== THE TASK ==
Gather all lines in the entries that include the word "ring".

== RECORDS ==
________________

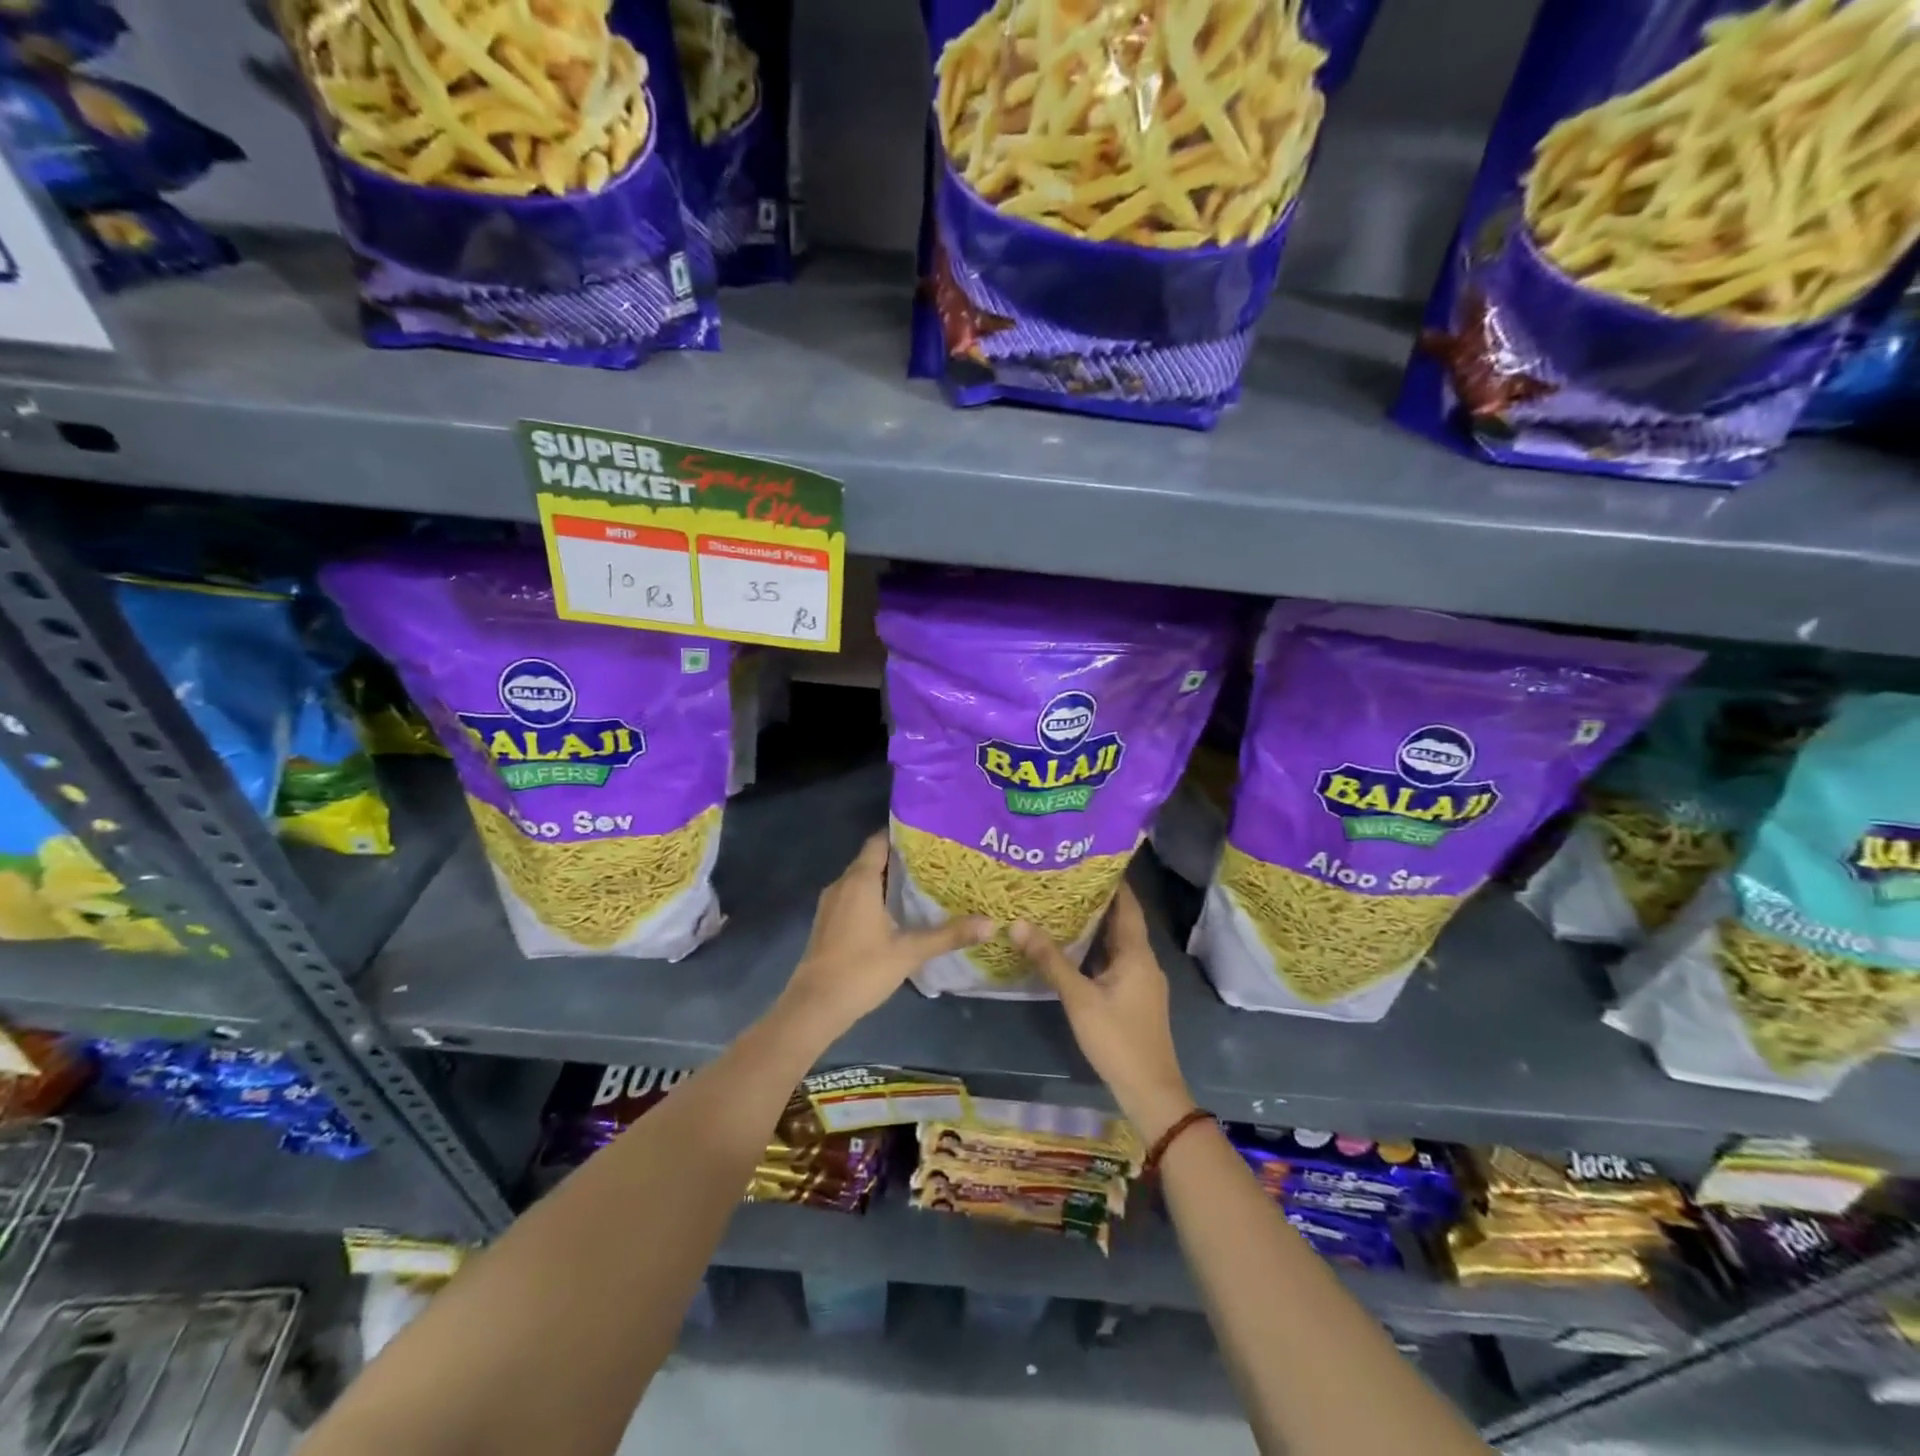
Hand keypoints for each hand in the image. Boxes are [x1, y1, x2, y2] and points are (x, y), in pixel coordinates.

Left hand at [778, 832, 993, 1041]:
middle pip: (873, 860)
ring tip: (923, 885)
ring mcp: (831, 904)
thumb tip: (991, 924)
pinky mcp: (828, 922)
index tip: (931, 837)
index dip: (903, 836)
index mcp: (860, 881)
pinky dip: (874, 897)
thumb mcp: (909, 952)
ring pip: (862, 880)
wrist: (814, 1007)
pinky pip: (854, 897)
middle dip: (902, 859)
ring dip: (888, 880)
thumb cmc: (862, 970)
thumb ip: (948, 935)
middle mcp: (842, 884)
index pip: (880, 841)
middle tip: (937, 862)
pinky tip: (897, 913)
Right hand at [1012, 883, 1195, 1143]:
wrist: (1150, 1090)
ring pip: (1118, 942)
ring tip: (1063, 904)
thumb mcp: (1079, 998)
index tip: (1087, 858)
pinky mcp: (1135, 996)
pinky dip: (1096, 948)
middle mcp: (1143, 960)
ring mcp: (1141, 980)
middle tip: (1064, 878)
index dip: (1112, 880)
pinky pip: (1115, 960)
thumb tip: (1018, 923)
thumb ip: (1050, 960)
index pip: (1127, 904)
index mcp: (1136, 953)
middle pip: (1122, 921)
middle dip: (1097, 899)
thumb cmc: (1117, 1039)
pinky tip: (1073, 947)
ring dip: (1096, 925)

________________

== COMPLETED TASK ==
ring tip: (923, 885)
ring mcp: (831, 904)
ring pip: (862, 880)
ring dip: (888, 880)
ring pip: (1118, 942)
ring tip: (1063, 904)
ring mcp: (1141, 980)
ring dip: (1096, 925)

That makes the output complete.